Red Dawn is a lot funnier than you remember.
This remake is based on 1984's Reagan-era rah-rah movie about rural footballers who run Russian invaders and their Cuban and Nicaraguan surrogates out of America. The new Red Dawn dispenses with a lot of that red-meat Red-State "reds" scariness and settles into a solid if silly action picture about what happens after the North Koreans invade.
A brisk news montage under the opening credits, featuring snippets of stories about global financial collapse, rogue state cyber-warfare programs, Obama and Biden warning about this threat or that foreign policy challenge, does all that any Red Dawn could ever do to make this plausible. Yes, the North Koreans have a huge army and a government bent on creating global chaos. No, it won't help the movie to worry about how they could transport that army to the Pacific Northwest.
That's where ex-jock/ current Marine Jed Eckert (Chris Hemsworth) is on leave, visiting his widowed police chief dad (Brett Cullen) and ball-hog quarterback younger sibling Matty (Josh Peck), when the paratroopers tumble in. "North Korea — it doesn't make any sense."
But stuntman-turned-director Dan Bradley doesn't sit still long enough for that to sink in. In a jerky and jarring shaky-cam escape sequence, the Eckert brothers and assorted friends and hangers-on — the tech nerd (Josh Hutcherson), the mayor's son (Connor Cruise), assorted jocks and cheerleaders — head for the hills. Or the mountains. That's where they plot America's comeback.
"We inherited our freedom," Jed, who literally towers over the others, preaches. "Now it's up to all of us to fight for it."
The original Red Dawn was co-written and directed by John Milius, a primal-violence primitivist and true believer when it came to the Soviet menace. His movie had a scruffy, lived-in Friday Night Lights-meets-Lord of the Flies aura about it — rural kids comfortable with guns improvising their way to getting comfortable shooting Russians and Cubans. The new Dawn has the Thor-sized Marine teach city kids insurgent warfare. Not better, just different.
The original film was weepy — ex-jock Patrick Swayze mourning his father (Harry Dean Stanton), who had the best line not repeated here: "Avenge me, boys!" It had Jennifer Grey (Toledo native Adrianne Palicki plays the new version of Toni) plays risking her neck and dying a good death. Here, it's mushy-centered self-absorbed Josh Peck trying to free his imprisoned cheerleader girlfriend (Isabel Lucas). The new Dawn doesn't have the moist-eyed heart that a true believer might have given it.
Jeffrey Dean Morgan is the real soldier who stumbles into their midst (Powers Boothe played that role in the original).

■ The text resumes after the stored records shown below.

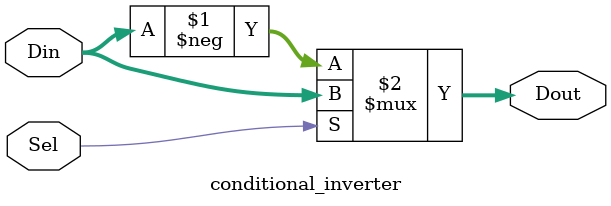
<source format=v>
module conditional_inverter #(parameter WIDTH = 8) (
    input wire signed [WIDTH-1:0] Din,
    input wire Sel,
    output wire signed [WIDTH-1:0] Dout
);

    // If Sel is 1, pass Din. 
    // If Sel is 0, pass -Din (Two's Complement Negation).
    assign Dout = (Sel) ? Din : -Din;

endmodule
</source>
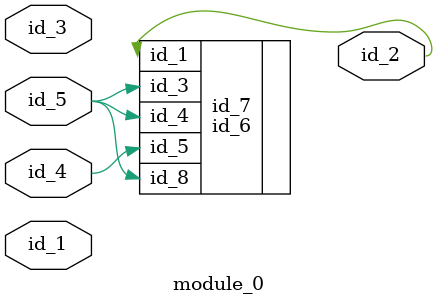
<source format=v>
module module_0 (
    id_1,
    id_2,
    id_3,
    id_4,
    id_5
);
  input id_5;
  input id_4;
  input id_3;
  output id_2;
  input id_1;
  id_6 id_7 (
      .id_5(id_2),
      .id_3(id_5),
      .id_4(id_5),
      .id_4(id_5),
      .id_1(id_2),
      .id_8(id_5),
      .id_5(id_4)
  );
endmodule

</source>
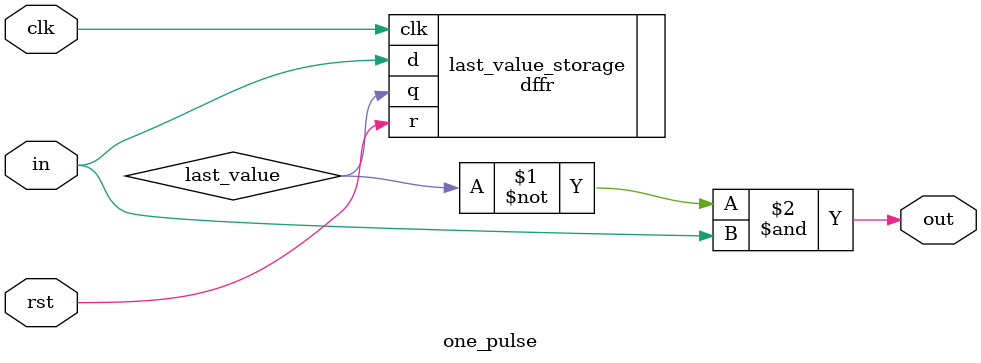
<source format=v>

module one_pulse(
   clk,
   rst,
   in,
   out
   );
   
	// Standard system clock and reset
   input clk;
   input rst;

	// Input which may go high for more than one cycle
   input in;
	// Output goes high for one cycle when the input transistions high.
   output out;
   
   wire last_value;
   dffr last_value_storage (.clk(clk), .r(rst), .d(in), .q(last_value));
   
   assign out = ~last_value & in;
   
endmodule

</source>
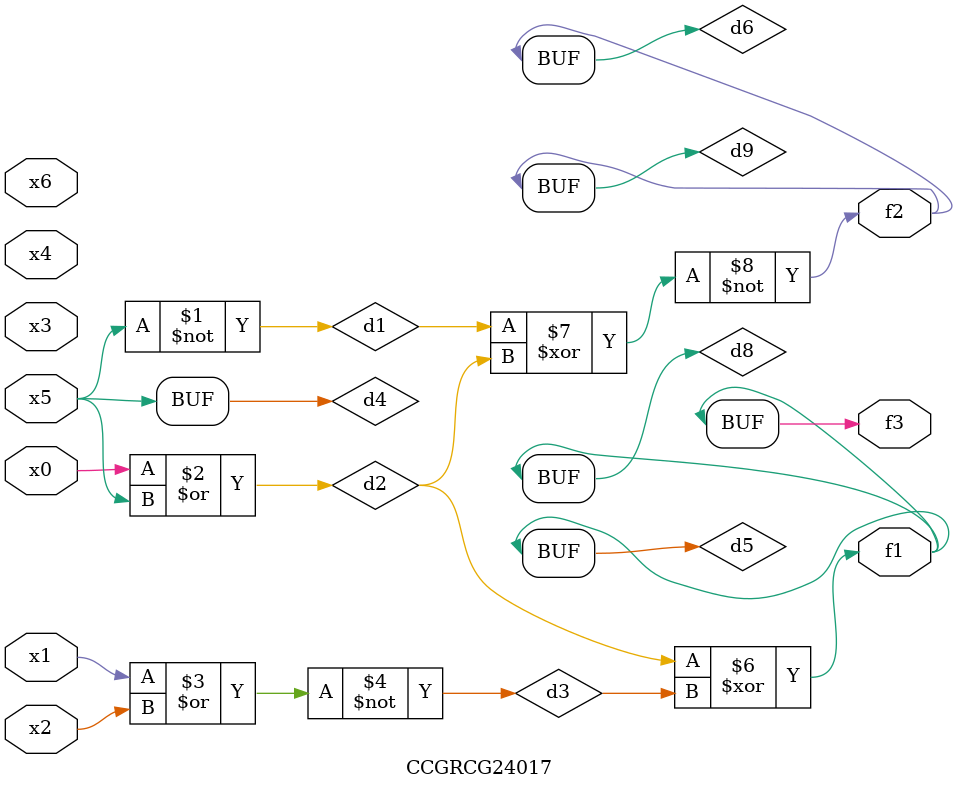
<source format=v>
module CCGRCG24017(
	input x0, x1, x2, x3, x4, x5, x6,
	output f1, f2, f3
);

	wire d1, d2, d3, d4, d5, d6, d7, d8, d9;

	nand (d1, x5);
	or (d2, x0, x5);
	nor (d3, x1, x2);
	xnor (d4, d1);
	xor (d5, d2, d3);
	xnor (d6, d1, d2);
	not (d7, x4);
	buf (d8, d5);
	xor (d9, d6);
	assign f1 = d8;
	assign f2 = d9;
	assign f3 = d8;
endmodule

</source>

Will Yun Lee is the hapless North Korean captain chasing these "Wolverines," insurgents who take their high school mascot's name into combat. One area in which the remake matches the original is in school spirit, cheer-leading every ambush. It's a real crowd-pleaser.
And it betters the first film with every fire fight, every improvised explosion. Bradley auditions for a future Die Hard here. And passes.
Which is about where Red Dawn lands — a passing grade. Then and now, it doesn't pay dividends to think too hard about how what happens, happens. If you need a villain, sometimes you've got to build him up to make it seem plausible.
Directed by Dan Bradley. Written by Jeremy Passmore and Carl Ellsworth, based on the screenplay by Kevin Reynolds and John Milius. A FilmDistrict release, playing at Rave Franklin Park, Fallen Timbers, and Levis Commons. Rated PG-13 for sequences of intense war violence and action, and for language. Running time: 93 minutes.